*Required actions*:
- A) Using the neuropilin-1 abstract, decide whether each statement agrees with the text. Answer yes or no for each, and quote the words of the text that decide it.
(i) NRP-1 serves as a co-receptor for several VEGF family members.
(ii) NRP-1 promotes melanoma invasiveness only when VEGFR-1/2 are present.
(iii) The review centers on NRP-1 in glioblastoma.
- B) According to the neuropilin-1 abstract, in which three processes has this co-receptor been implicated?

Neuropilin-1 as therapeutic target for malignant melanoma

• Main Authors: Grazia eGraziani, Pedro M Lacal
• Format: Article
• Language: English
• Published: Frontiers Media S.A. 2015-06-01
• Series: Frontiers in Oncology
• Subjects: Cell-Penetrating Peptides; Melanoma; Neuropilin-1; Peptidomimetics; metastasis; Angiogenesis
• Online Access: http://journal.frontiersin.org/Journal/10.3389/fonc.2015.00125/full

Neuropilin-1 (NRP-1) is a transmembrane glycoprotein that acts as a co-receptor for various members of the VEGF family. Its ability to bind or modulate the activity of a number of other extracellular ligands, such as class 3 semaphorins, TGF-β, HGF, FGF and PDGF, has suggested the involvement of NRP-1 in a variety of physiological and pathological processes. Actually, this co-receptor has been implicated in axon guidance, angiogenesis and immune responses. NRP-1 is also expressed in a variety of cancers (prostate, lung, pancreatic or colon carcinoma, melanoma, astrocytoma, glioblastoma and neuroblastoma), suggesting a critical role in tumor progression. Moreover, a growing amount of evidence indicates that NRP-1 might display important functions independently of other VEGF receptors. In particular, in the absence of VEGFR-1/2, NRP-1 promotes melanoma invasiveness, through the activation of selected integrins, by stimulating VEGF-A and metalloproteinases secretion and modulating specific signal transduction pathways. This review is focused on the role of NRP-1 in melanoma aggressiveness and on the evidence supporting its use as target of therapies for metastatic melanoma.

*Records provided*:
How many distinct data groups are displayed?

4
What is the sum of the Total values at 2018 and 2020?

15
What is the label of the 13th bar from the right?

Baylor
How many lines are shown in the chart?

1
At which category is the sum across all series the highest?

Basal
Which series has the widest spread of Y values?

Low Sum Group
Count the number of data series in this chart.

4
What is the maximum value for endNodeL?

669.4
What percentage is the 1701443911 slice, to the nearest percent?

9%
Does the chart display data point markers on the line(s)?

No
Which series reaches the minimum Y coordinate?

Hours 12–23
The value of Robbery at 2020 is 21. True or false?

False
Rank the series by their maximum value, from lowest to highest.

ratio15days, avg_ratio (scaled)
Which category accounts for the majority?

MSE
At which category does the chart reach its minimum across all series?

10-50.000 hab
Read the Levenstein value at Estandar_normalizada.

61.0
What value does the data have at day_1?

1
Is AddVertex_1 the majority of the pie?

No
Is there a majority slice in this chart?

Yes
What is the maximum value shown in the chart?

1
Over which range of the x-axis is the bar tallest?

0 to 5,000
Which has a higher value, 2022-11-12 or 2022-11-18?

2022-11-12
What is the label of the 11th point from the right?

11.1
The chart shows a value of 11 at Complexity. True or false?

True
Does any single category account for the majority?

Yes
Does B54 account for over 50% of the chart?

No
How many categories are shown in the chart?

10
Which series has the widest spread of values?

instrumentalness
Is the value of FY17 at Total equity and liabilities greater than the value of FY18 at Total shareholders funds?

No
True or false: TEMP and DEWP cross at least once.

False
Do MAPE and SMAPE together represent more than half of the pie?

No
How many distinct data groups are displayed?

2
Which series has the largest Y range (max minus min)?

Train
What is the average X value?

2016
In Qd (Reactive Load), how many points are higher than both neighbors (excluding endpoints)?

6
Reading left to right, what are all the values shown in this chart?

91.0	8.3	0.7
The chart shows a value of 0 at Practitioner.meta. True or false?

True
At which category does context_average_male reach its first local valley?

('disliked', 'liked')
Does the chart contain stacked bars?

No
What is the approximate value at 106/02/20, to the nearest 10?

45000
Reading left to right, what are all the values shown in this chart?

*Task answers*:
- A)
(i) Yes: "acts as a co-receptor for various members of the VEGF family."
(ii) No: "in the absence of VEGFR-1/2, NRP-1 promotes melanoma invasiveness."
(iii) No: "This review is focused on the role of NRP-1 in melanoma aggressiveness."

- B) Axon guidance, angiogenesis and immune responses.